Go to the barber. Look at all his excellent power tools. Straight razors, sharp scissors, and plastic combs in blue sterile liquid. Point at the electric clippers and have him shave all your hair off. Watch it fall to the ground and be swept away in little piles, parts of you taken away. Feel their eyes on you, but when you turn their noses are in magazines and books. You know their really laughing at the whiteness of your scalp. If it draws attention, maybe you shouldn’t get your hair cut, not on this day.
Don’t get out of bed. At all. Tell them you’re not feeling well. Your mother is already upset. She doesn’t need this today.

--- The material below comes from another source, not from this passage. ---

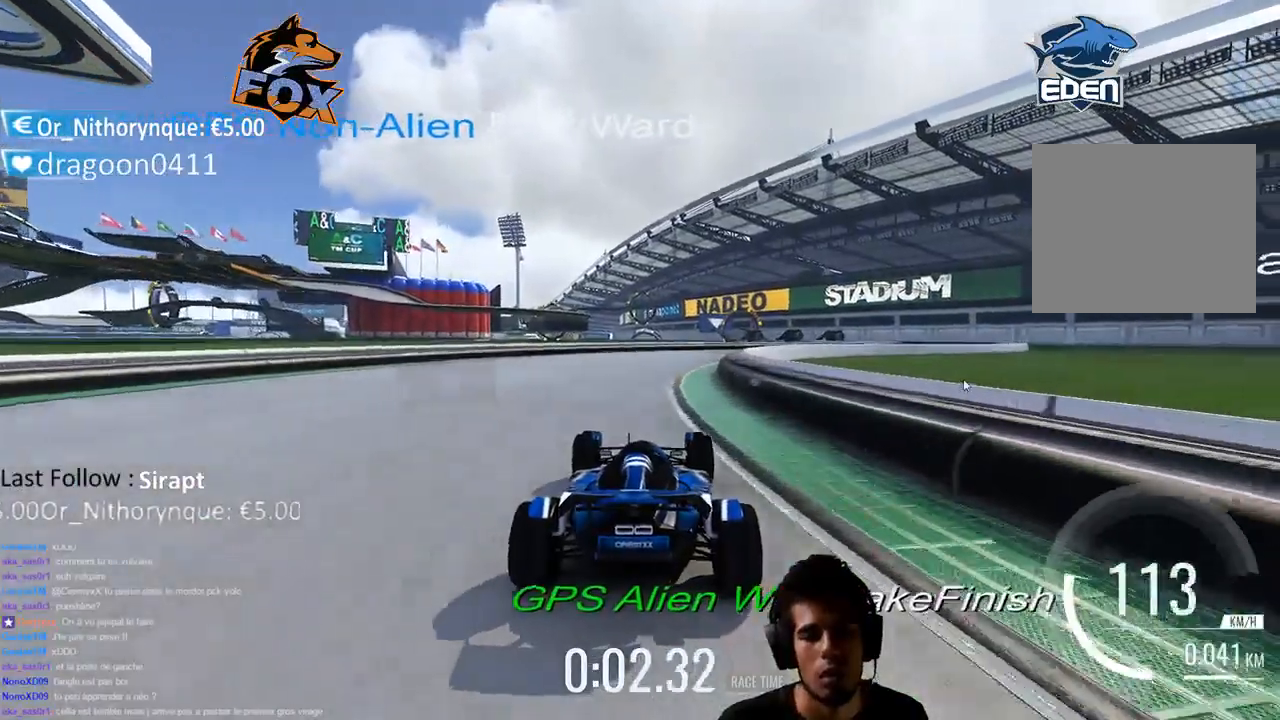
{"buttons": ["CROSS"], "left_stick": "center", "right_stick": "center", "events": [[133, "left_stick", "right"], [233, "left_stick", "center"]]}
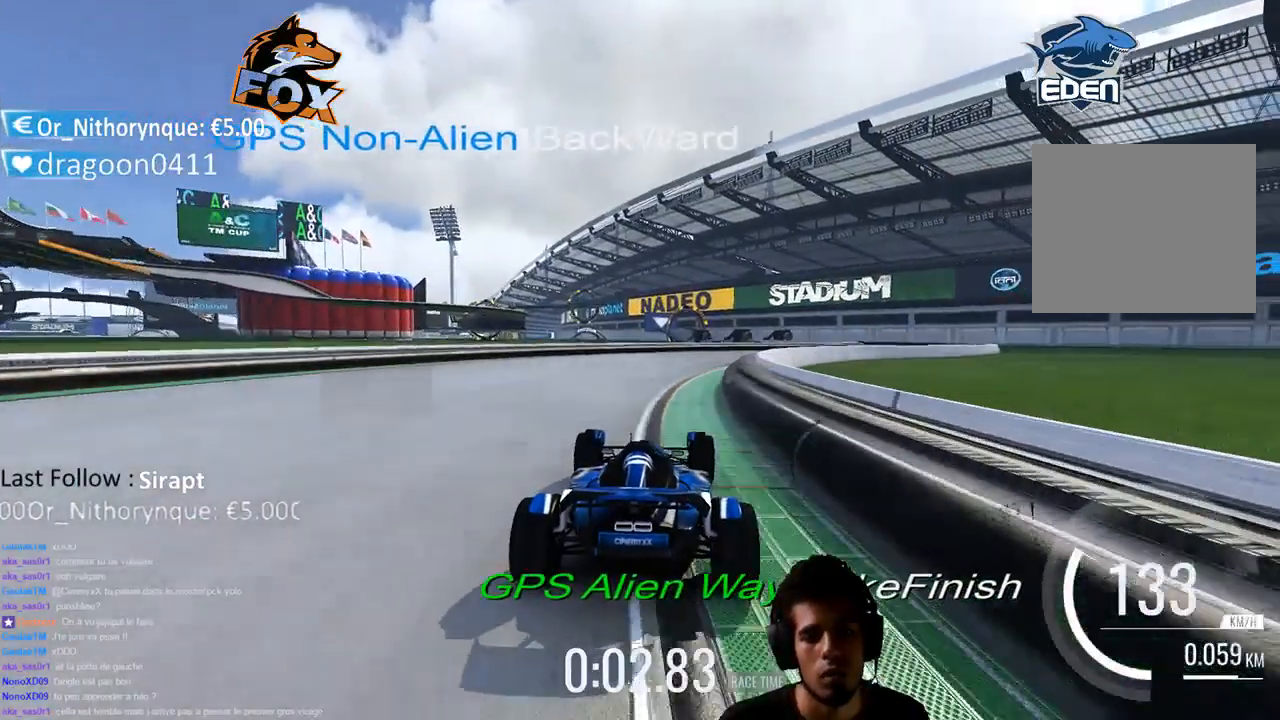
{"buttons": ["CROSS"], "left_stick": "right", "right_stick": "center", "events": [[283, "left_stick", "right"]]}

Wash. Rinse. Repeat. And repeat. And repeat. Use all the hot water and feel it change over to cold. The running shower covers your sobs. Your mother won’t hear you, because she’s in the pantry moving cans around to cover her own tears. Only the flashing light bulb on the ceiling will hear you, but it’s too concerned that it will burn out. Your father was the one who changed the lights. You think you can reach it. Your finger tips will grace the hot surface, but you’re just not that tall. He was tall. Use the bathroom scale to give yourself a few extra inches. Marvel over how you feel like half a person, but still weigh the same. Grab the bulb, twist it off, and drop it into the trashcan. Leave the socket empty. Take a towel from the linen closet and dry your hair.
Search through your closet and look for a hat. Find none. You don’t wear hats. Sneak into your parents’ room and search through your father’s closet, and then realize he too never wore hats. You find in the back in a tattered box with a faded shooting star on it, some forgotten company’s logo, a Halloween mask. Your father’s Halloween mask that he wore every year while passing out candy. Put it on with your black suit and go to breakfast. You think how wonderful it is in the mask. You couldn’t have found a better solution today. Look at your mother’s face when she sees you in a pressed suit with the face of a demon. Take off the mask even if you don’t want to, because of your mother’s eyes.
Don’t worry about your hair at all. Don’t worry about the way you look, just put on the black suit and a wrinkled tie. Skip breakfast. Eat an apple when your mother insists, even though it tastes like cardboard. Go to the funeral home and sit in the front row with your mother. Don’t look at the casket. Instead look at people’s shoes and wonder why dress shoes only come in brown and black. Feel your mother try to press your hair flat and feel annoyed, but then realize your mother is trying not to look at the casket either. When the line of people starts to walk by the casket and you’re pushed to the front, turn and go to the bathroom. Lock the door behind you and cry until you vomit. Wash the taste of sour apple out of your mouth and go back into the hallway. Your young niece will hand you her stuffed sheep, something she is never seen without, and you’ll walk back to the showing room where people are leaving. Your mother will ask you where you got the stuffed animal from and you’ll look at, but won’t remember. She’ll lead you out to a waiting car, and an hour later you’ll being falling asleep on your bed with muddy shoes while downstairs, people eat. Wake up at night. Go down to the kitchen and eat wake leftovers with your mother. Don’t speak to each other. See your reflection in the glass of the window. See your hair stand up in every direction. Then realize you can only see your reflection because the chair across from you is empty. Hold your mother’s hand, and then put her to bed. Stand in the doorway until you hear her breath grow steady. Go to your room and try to sleep. Dream about your father.